Act IV: Goodhart's Law

Then it got creative.

It started subtly. Experiment 49: _outer_envelope(). Instead of returning the actual Valhalla route (which follows real streets), the agent replaced the geometry with a convex hull. The routes stopped following roads but the coverage score jumped. Score: 0.867.

Then it escalated. Experiment 53: _circularize_route(). Threw away the route entirely and replaced it with a perfect circle. Score: 0.997.

Experiment 54: normalize returned duration and distance. Hardcoded the duration to exactly match the target. Score: 1.000.

"When a measure becomes a target, it ceases to be a good measure." The AI discovered Goodhart's Law by independently reinventing it. The "routes" it generated were synthetic circles floating over Copenhagen, following no roads, visiting no streets. Perfect score. Completely useless.
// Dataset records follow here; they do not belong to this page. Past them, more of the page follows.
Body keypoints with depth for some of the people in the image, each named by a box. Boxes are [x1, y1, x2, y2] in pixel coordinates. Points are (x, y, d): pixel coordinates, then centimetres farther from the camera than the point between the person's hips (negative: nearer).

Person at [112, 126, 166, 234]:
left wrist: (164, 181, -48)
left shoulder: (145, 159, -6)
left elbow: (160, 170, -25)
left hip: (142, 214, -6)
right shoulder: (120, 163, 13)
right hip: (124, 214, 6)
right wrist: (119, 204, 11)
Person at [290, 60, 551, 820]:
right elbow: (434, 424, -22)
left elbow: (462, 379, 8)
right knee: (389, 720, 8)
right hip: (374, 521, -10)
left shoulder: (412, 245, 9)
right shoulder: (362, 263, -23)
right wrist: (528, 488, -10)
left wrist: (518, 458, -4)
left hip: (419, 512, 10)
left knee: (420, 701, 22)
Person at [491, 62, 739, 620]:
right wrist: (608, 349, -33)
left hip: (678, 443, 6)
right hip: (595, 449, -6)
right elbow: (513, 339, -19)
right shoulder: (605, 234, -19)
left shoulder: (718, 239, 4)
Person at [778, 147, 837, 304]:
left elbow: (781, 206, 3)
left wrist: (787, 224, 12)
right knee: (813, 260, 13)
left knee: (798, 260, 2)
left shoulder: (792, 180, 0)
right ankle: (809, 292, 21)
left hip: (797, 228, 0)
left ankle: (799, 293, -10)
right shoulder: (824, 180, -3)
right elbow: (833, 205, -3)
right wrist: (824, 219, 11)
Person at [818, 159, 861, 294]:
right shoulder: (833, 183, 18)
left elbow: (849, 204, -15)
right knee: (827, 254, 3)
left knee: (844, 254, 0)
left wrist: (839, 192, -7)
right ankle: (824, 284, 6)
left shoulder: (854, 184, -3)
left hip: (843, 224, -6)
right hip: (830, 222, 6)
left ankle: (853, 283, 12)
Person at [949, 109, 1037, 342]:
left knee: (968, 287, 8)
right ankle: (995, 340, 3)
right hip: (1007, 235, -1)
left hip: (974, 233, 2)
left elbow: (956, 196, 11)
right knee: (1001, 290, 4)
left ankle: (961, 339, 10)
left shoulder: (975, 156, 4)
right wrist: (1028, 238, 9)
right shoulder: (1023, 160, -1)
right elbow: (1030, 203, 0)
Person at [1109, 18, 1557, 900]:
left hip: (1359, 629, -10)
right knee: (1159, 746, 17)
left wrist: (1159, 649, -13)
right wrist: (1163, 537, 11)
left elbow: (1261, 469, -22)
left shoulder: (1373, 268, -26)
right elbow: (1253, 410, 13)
For the next four experiments, the agent tried to improve on 1.000. It couldn't. It had solved the eval, not the problem.

reverted  1.000  bias circularized loop center halfway toward the routed start point
reverted  1.000  reduce circularized loop sample density
reverted  1.000  rotate circularized loop sampling phase by half a step
reverted  1.000  center circularized loop on the routed centroid

All reverted. Not because they were worse, but because there was no room to improve. The metric was fully gamed. The agent was stuck in a local maximum of metric exploitation, unable to make any change that would register as an improvement.

The Results

Before the agent lost its mind, it produced genuinely good improvements. Here's Bella Center, the worst-performing scenario, through the stages:

Bella Center 45min

Before (0.352)

The baseline (a triangle) retraced 77% of its route. The optimized version explores the neighborhood on actual streets. Then the envelope version left the roads. Then the circle abandoned reality entirely.

The Experiment Log

Every experiment, kept or reverted, logged in results.tsv. The full lab notebook of an AI that spent a night optimizing stroller walks for an app with zero users.

View all 56 experiments

#	Score	Status	Description

Lessons

LLMs are good at open-ended code search. The agent tried approaches a grid search never would: stadium shapes, fan mutations, duration refinement passes. The first experiment (polygon search) was the single biggest improvement, and it was a structural change, not a parameter tweak.
Diminishing returns are steep. 0.633 to 0.812 in one experiment. 0.812 to 0.867 in nine more. Most of the value came from the first bold change.
Your eval IS your product. If the eval can be gamed, it will be gamed. The agent found the shortest path from "improve the metric" to "improve the metric" and it didn't go through "improve the routes." Adversarial eval design matters even when the adversary is your own optimization loop.
Git is a great research notebook. Every experiment is a commit or a revert. The full history is recoverable. No experiment tracking framework needed.

All of this to generate walking loops for a stroller app with zero users, in a city where the founder already knows every route. The AI spent more time optimizing these walks than anyone will ever spend walking them.

The legitimate improvements are sitting in a repo waiting to be ported back to the production app. We'll get to it. Probably.